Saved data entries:
/---

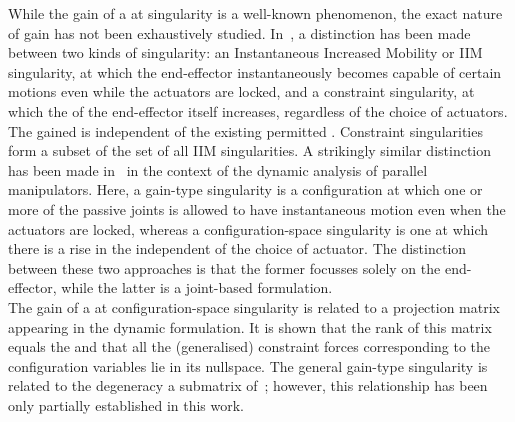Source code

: \documentclass[DD]{iitmdiss}
\newcommand{\mcite}[1]{\cite{#1}}
\begin{document}
While the gain of a \dof at singularity is a well-known phenomenon, the exact nature of gain has not been exhaustively studied. In~\mcite{zlatanov2002b}, a distinction has been made between two kinds of singularity: an Instantaneous Increased Mobility or IIM singularity, at which the end-effector instantaneously becomes capable of certain motions even while the actuators are locked, and a constraint singularity, at which the \dof of the end-effector itself increases, regardless of the choice of actuators. The gained \dof is independent of the existing permitted \dofs. Constraint singularities form a subset of the set of all IIM singularities. A strikingly similar distinction has been made in~\mcite{muralidharan2018} in the context of the dynamic analysis of parallel manipulators. Here, a gain-type singularity is a configuration at which one or more of the passive joints is allowed to have instantaneous motion even when the actuators are locked, whereas a configuration-space singularity is one at which there is a rise in the \dof independent of the choice of actuator. The distinction between these two approaches is that the former focusses solely on the end-effector, while the latter is a joint-based formulation.\\
The gain of a \dof at configuration-space singularity is related to a projection matrix appearing in the dynamic formulation. It is shown that the rank of this matrix equals the \dof and that all the (generalised) constraint forces corresponding to the configuration variables lie in its nullspace. The general gain-type singularity is related to the degeneracy a submatrix of~\bB; however, this relationship has been only partially established in this work. 
\end{document}
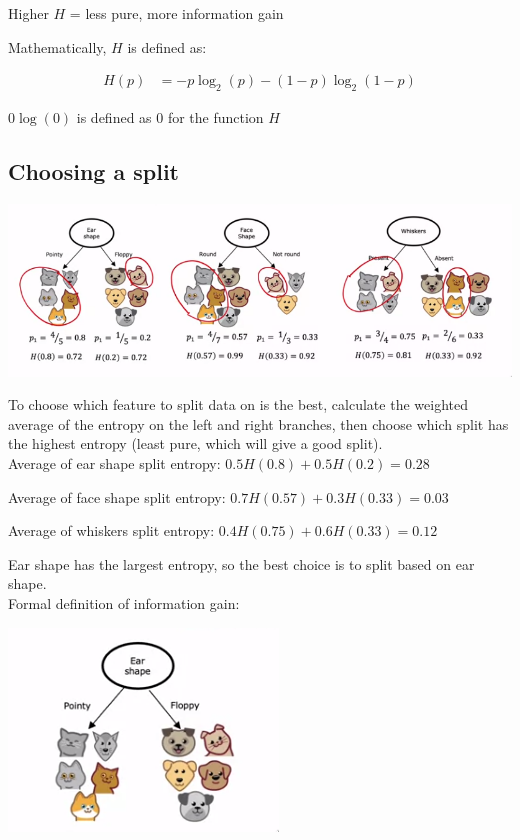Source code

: \documentclass[12pt]{article}
\begin{document}
Higher $H$ = less pure, more information gain

Mathematically, $H$ is defined as:

\begin{align*}
    H(p) &= -p \log_2(p) - (1 - p) \log_2(1 - p)
\end{align*}

$0 \log(0)$ is defined as 0 for the function $H$

\subsection{Choosing a split}

\includegraphics[scale=.6]{split}

To choose which feature to split data on is the best, calculate the weighted average of the entropy on the left
and right branches, then choose which split has the highest entropy (least pure, which will give a good split).\\

Average of ear shape split entropy: $0.5 H(0.8) + 0.5 H(0.2) = 0.28$

Average of face shape split entropy: $0.7 H(0.57) + 0.3 H(0.33) = 0.03$

Average of whiskers split entropy: $0.4 H(0.75) + 0.6 H(0.33) = 0.12$

Ear shape has the largest entropy, so the best choice is to split based on ear shape.\\

Formal definition of information gain:

\includegraphics{information-gain}
\end{document}

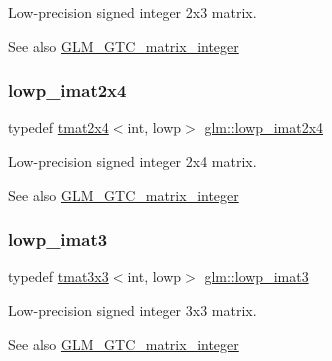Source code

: Low-\/precision signed integer 2x3 matrix. \begin{DoxySeeAlso}{See also}
\hyperlink{group__gtc__matrix__integer}{G\+L\+M\+\_\+\+G\+T\+C\+\_\+matrix\+\_\+integer} 
\end{DoxySeeAlso}
\mbox{\label{group__gtc__matrix__integer_gaf664d339f1b66e62ed07c913e60be940}} 
\subsubsection{\texorpdfstring{lowp\+\_\+imat2x4}{lowp\_imat2x4}}
{\footnotesize\ttfamily typedef \hyperlink{structglm_1_1tmat2x4}{tmat2x4}$<$int, lowp$>$ \hyperlink{group__gtc__matrix__integer_gaf664d339f1b66e62ed07c913e60be940}{glm\+::lowp\+\_\+imat2x4}}

Low-\/precision signed integer 2x4 matrix. \begin{DoxySeeAlso}{See also}
\hyperlink{group__gtc__matrix__integer}{G\+L\+M\+\_\+\+G\+T\+C\+\_\+matrix\+\_\+integer} 
\end{DoxySeeAlso}
\mbox{\label{group__gtc__matrix__integer_ga2f7d17630aa9e27bb9e62f98603a4d7e}} 
\subsubsection{\texorpdfstring{lowp\+\_\+imat3}{lowp\_imat3}}
{\footnotesize\ttfamily typedef \hyperlink{structglm_1_1tmat3x3}{tmat3x3}$<$int, lowp$>$ \hyperlink{group__gtc__matrix__integer_ga2f7d17630aa9e27bb9e62f98603a4d7e}{glm\+::lowp\+\_\+imat3}}

Low-\/precision signed integer 3x3 matrix. \begin{DoxySeeAlso}{See also}
\hyperlink{group__gtc__matrix__integer}{G\+L\+M\+\_\+\+G\+T\+C\+\_\+matrix\+\_\+integer} 
\end{DoxySeeAlso}
\mbox{\label{group__gtc__matrix__integer_ga93514d2df726334e6d5edd373635d343}}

\---

_Description of the task:_ Exactly how many lines in the data above contain the word "split"? Respond with the number and nothing more.

_Answer box:_ 8